Três integrantes já condenados do grupo de extermínio denominado “Os Mercenários”, de Várzea Grande, voltam a ser submetidos a julgamento popular em março, na comarca de Cuiabá. São eles Claudiomar Garcia de Carvalho, José Francisco Carvalho Pereira e Helbert de França Silva. Outros cinco membros do grupo, sendo quatro deles réus presos, também serão julgados em sessões do Tribunal do Júri, no decorrer do mês. Confira aqui (link) a pauta completa de julgamentos.
Segundo o MPMT, Luciano e a companheira Célia Regina voltavam de uma festa, numa motocicleta, quando foram surpreendidos por tiros ao chegar em casa. Ele foi atingido cinco vezes, inclusive na cabeça, morrendo no local.
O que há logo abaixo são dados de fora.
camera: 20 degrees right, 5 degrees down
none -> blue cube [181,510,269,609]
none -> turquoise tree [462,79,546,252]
Ela foi atingida no braço, mas conseguiu fugir e se abrigar na casa de um vizinho. “Diante do contexto dos fatos, trata-se de crime praticado por organização criminosa de grupo de extermínio e crimes mediante paga, o que demonstra de forma insofismável, o caráter torpe da conduta, uma vez que menosprezam o Estado de Direito e criam um Estado paralelo, ditando suas próprias regras, isso quando não agem mediante o pagamento de propinas ou em razão de desacertos com suas vítimas”, consta na denúncia.
Claudiomar Carvalho também vai a júri no dia 19 de março, ao lado de José Francisco Carvalho Pereira e Jozilmo Silverio dos Santos, pelo triplo homicídio de Márcio Melo de Souza, Wellington Ormond Pereira e Vinícius Silva Miranda, e tentativa de homicídio de Alan Chagas da Silva. De acordo com o Ministério Público, o crime aconteceu em abril de 2016, no bairro Cohab Cristo Rei, quando os réus efetuaram vários disparos de arma de fogo contra as vítimas.
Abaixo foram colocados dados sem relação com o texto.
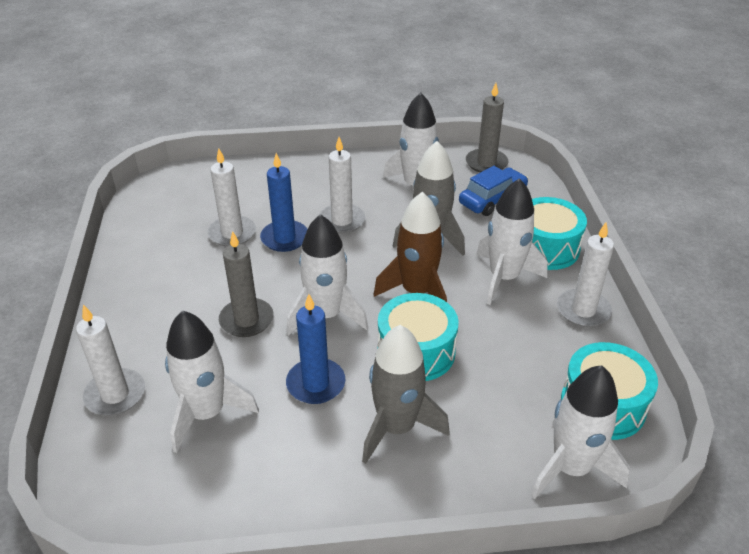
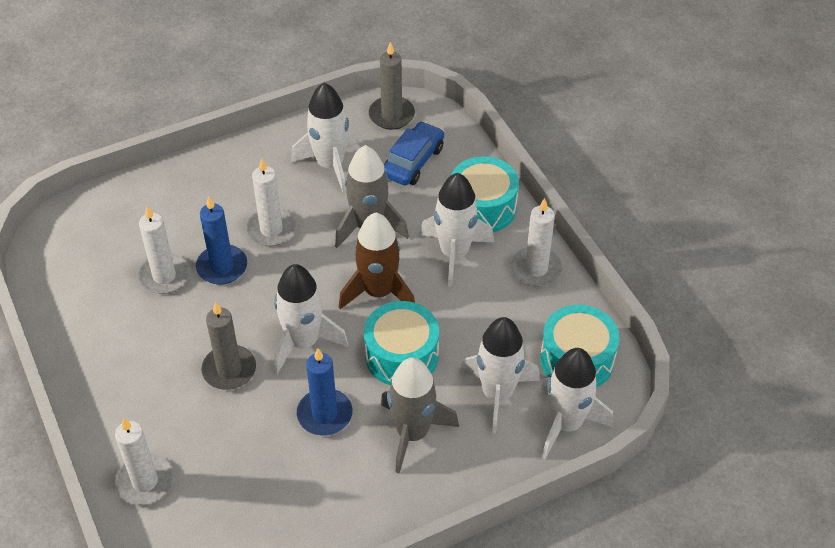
camera: 20 degrees left, 10 degrees up
white rocket [165,311,259,453] -> white rocket moved to [459,317,540,434]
O outro integrante do grupo a ser julgado pelo júri é Marcos Augusto Ferreira Queiroz, no dia 3 de março. Ele é acusado de participar do homicídio qualificado de Edcarlos de Oliveira Paiva, também em abril de 2016, no loteamento Joaquim Curvo. Segundo a denúncia, na data do crime a vítima estava em um bar, próximo à casa dela, conversando com o proprietário do estabelecimento, quando foi atingida por tiros.
Organização - O MPMT alega que o grupo “Os Mercenários”, formado por aproximadamente seis policiais, além de civis, se associaram mediante estrutura ordenada e caracterizada pela divisão de tarefas, com o objetivo de obter, direta ou indiretamente, vantagens de qualquer natureza, mediante a prática de infrações penais.
Conforme apurado durante as investigações, os integrantes do grupo possuíam todo um aparato para cometer crimes, como armamento sofisticado, rádio amador, silenciador de tiros e diversos carros e motocicletas com placas frias. Estima-se que dezenas de pessoas tenham sido vítimas do grupo.